The Post also says that, according to the law, a Cabinet Secretary can be impeached. It’s in the Constitution:

Article II, Section 4:

The President, Vice President and all civil Officers of the United States, shall be removed from Office on Impeachment for, and Conviction of, Treason, Bribery, or other high Crimes and Misdemeanors.

Time to impeach Hegseth.

*I’m surprised at this, but in an unsigned opinion, the Supreme Court allowed Texas’s recent politically-based gerrymandering, designed to create more districts that would translate into more Republican seats in the House (5 more, people say).  The article is archived here.  Since Kagan, Sotomayor and Jackson dissented, one supposes that the t0tal vote was the usual 6-3, though there were only three concurring opinions.

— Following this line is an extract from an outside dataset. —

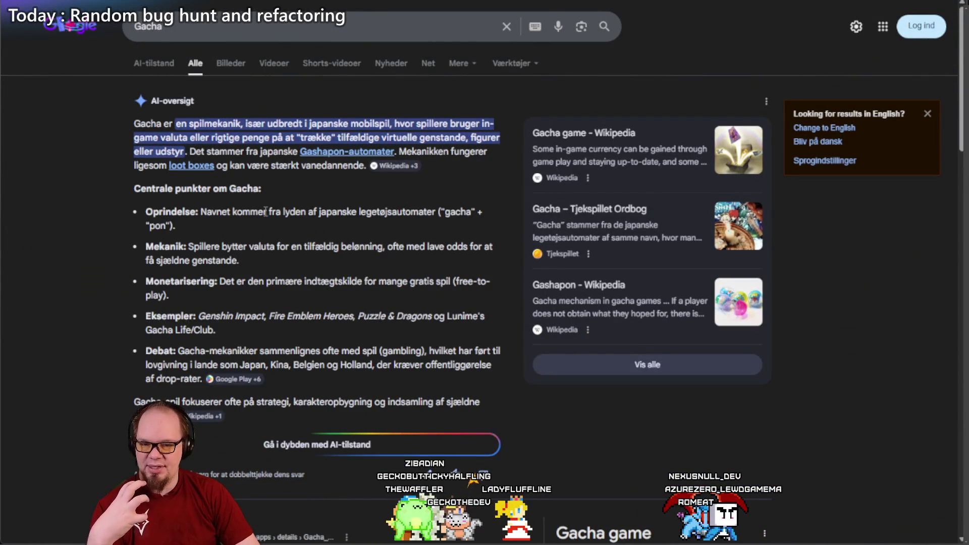
scroll(263, 212, "down", 6)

The Court’s reversal of its stance in recent times is striking:

Only two decades ago, all nine Supreme Court justices agreed that extreme partisan gerrymandering could violate the Constitution, though they differed on what courts should do about it.

On Thursday, by contrast, the court’s conservative majority allowed Texas to use voting maps made to disadvantage Democrats in the 2026 election, without a hint of constitutional difficulty. To the contrary, the majority chastised a lower court for not taking the state at its word that politics, not race, motivated the maps. The court, it said, had “failed to honor the presumption of legislative good faith.”

In the space of a generation, then, the Supreme Court’s attitude toward partisan gerrymandering has shifted from tolerating it as a necessary evil to embracing it as savvy politics.

Things looked different in 2004, when the justices split 4-1-4 in Vieth v. Jubelirer over whether federal courts were capable of separating ordinary politics from intolerable power grabs at odds with democracy.

Four justices said that federal courts lacked the institutional competence to decide which gerrymanders were unacceptable. In a series of dissents, four other justices proposed three different standards to decide when gerrymanders had crossed a constitutional line.

Justice Anthony M. Kennedy was in the middle, writing in a concurring opinion that he had not yet been able to find “a manageable standard” to determine when lawmakers had gone too far. He said he was unpersuaded by the standards the dissenters proposed but open to identifying suitable ones.

“I would not foreclose all possibility of judicial relief,” he wrote, “if some limited and precise rationale were found to correct an established violation of the Constitution in some redistricting cases.”

But he said he did know one thing.

“If a state passed an enactment that declared, ‘All future apportionment shall be drawn so as most to burden Party X’s rights to fair and effective representation,’” he wrote, “we would surely conclude the Constitution had been violated.”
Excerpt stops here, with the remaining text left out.